When someone you know discloses their fear of water, it is important to validate their fear or at least not minimize or demean the terror they feel. Often, well-meaning family and friends will make off-handed, uninvited and demeaning remarks about this type of fear. Frequent insensitive remarks include: “Oh, that’s easy to fix…why don’t you just take swimming lessons?” or “Did your old Uncle Schmendrik strike fear in your heart about how you could drown in a teaspoon of water?” Saying that is worse than saying nothing. Better: simply acknowledge the comment with understanding and support.

Worse: consider this frightful story told by a friend about a supposedly “credentialed” water safety instructor in a summer camp program. The instructor goaded this child that she should jump from the low diving board and swim to the side of the pool. This skill was part of the regular swim instruction program, and had supposedly been mastered by most of the children. Although the child pleaded she was not ready and could not swim well enough and was afraid to try, the instructor coaxed her to the end of the diving board—and then pushed her into the water! The child did manage—amidst her spluttering, flailing and sobbing with fear and humiliation—to somehow get herself to the side.
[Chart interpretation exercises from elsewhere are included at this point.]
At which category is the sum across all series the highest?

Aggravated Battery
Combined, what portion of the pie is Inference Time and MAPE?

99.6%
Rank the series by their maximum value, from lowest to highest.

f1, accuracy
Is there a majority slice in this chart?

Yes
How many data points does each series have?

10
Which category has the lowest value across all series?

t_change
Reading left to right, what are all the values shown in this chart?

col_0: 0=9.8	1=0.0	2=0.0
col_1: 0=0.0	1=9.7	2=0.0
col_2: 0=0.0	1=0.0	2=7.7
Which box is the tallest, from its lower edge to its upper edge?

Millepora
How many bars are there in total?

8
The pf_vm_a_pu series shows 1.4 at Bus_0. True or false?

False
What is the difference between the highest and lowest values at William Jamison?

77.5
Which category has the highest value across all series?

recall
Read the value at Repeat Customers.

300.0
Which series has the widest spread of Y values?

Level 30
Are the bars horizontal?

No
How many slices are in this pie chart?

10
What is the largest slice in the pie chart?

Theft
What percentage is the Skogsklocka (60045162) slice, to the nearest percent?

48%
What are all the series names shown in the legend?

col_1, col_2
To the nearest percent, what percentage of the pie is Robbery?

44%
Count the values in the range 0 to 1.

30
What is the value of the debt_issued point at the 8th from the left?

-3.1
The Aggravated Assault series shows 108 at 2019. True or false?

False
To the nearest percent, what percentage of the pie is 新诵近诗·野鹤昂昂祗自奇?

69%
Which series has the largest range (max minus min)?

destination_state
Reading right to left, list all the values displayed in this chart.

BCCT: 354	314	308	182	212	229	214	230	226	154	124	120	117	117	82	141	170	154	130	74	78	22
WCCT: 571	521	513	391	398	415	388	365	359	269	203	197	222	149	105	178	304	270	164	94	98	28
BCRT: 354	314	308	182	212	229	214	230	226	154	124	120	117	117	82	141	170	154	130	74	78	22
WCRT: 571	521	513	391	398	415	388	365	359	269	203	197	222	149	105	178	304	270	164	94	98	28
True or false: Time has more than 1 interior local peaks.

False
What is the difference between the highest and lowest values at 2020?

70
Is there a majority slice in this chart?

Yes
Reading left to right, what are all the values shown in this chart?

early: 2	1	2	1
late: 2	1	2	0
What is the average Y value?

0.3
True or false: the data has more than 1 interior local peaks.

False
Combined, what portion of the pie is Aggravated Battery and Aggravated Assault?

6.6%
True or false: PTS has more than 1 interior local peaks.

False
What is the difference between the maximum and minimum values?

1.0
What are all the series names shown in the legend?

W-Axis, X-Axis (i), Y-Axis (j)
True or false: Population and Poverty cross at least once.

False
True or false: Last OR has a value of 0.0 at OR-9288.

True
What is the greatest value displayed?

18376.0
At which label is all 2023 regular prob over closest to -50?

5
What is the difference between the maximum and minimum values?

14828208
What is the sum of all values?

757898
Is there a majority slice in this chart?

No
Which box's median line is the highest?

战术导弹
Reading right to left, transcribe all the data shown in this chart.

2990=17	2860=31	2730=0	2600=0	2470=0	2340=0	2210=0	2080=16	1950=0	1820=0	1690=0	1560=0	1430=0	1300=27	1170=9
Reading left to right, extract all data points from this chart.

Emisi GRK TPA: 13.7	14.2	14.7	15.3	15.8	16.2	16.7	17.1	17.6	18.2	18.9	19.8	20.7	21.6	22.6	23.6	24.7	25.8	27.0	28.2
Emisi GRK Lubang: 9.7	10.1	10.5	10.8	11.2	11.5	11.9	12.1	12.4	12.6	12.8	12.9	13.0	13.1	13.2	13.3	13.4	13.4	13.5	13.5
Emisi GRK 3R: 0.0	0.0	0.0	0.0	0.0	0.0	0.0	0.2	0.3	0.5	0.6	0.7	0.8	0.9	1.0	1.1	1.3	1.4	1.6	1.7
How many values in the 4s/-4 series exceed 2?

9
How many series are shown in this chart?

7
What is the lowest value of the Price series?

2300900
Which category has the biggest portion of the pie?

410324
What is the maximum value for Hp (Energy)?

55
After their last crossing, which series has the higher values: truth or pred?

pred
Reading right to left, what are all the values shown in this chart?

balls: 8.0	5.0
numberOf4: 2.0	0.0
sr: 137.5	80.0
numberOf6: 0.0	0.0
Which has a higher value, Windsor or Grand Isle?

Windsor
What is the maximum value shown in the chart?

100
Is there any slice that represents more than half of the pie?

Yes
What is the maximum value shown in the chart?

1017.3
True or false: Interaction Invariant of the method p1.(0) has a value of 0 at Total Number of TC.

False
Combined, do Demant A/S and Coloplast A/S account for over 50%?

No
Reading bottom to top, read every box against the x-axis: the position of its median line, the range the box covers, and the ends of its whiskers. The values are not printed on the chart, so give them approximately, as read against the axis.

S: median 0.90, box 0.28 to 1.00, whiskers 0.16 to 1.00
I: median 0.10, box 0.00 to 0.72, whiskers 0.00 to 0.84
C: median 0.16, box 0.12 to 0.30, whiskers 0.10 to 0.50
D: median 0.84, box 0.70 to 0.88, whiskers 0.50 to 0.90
But the result was demoralizing and left an enduring imprint of fear and paralysis that had extensive and long-term consequences in other areas of her life. One of those consequences evolved into the continual undercurrent of building trepidation during the week prior to every single visit she made to the mikvah, and tortured her for 20 long years—until she successfully completed a specialized program for adults who are afraid of the water. Not swimming lessons.

Imagine the impact of this situation on her private family life: a mitzvah normally approached with spirituality and joy, cruelly converted instead into a regular occurrence of anxiety and fear. This situation is also a challenge for the wonderful women who are mikvah attendants. Kindness, patience and understanding go a very long way; yet they do not truly address the core issue of fear. And so it has been for the fearful older child or young adult heading off to camp, with fear of the water on their mind, awaited by a well-meaning—but often unprepared—water instruction program. While there might be a few exceptional cases, the average camp and swim instruction programs do not include specialized instruction for fearful older children.

Very often we will hear someone say, “I can’t swim.” However, active listening joined with a careful look at the speaker’s facial expression might reveal the possibly deeper meaning of, “I am afraid.” Many people equate these two concepts. Sometimes even the people who say them also equate them. Although the issues certainly have points of intersection with each other, they are distinctly different issues, and require very different responses to meaningfully and appropriately address the core issue.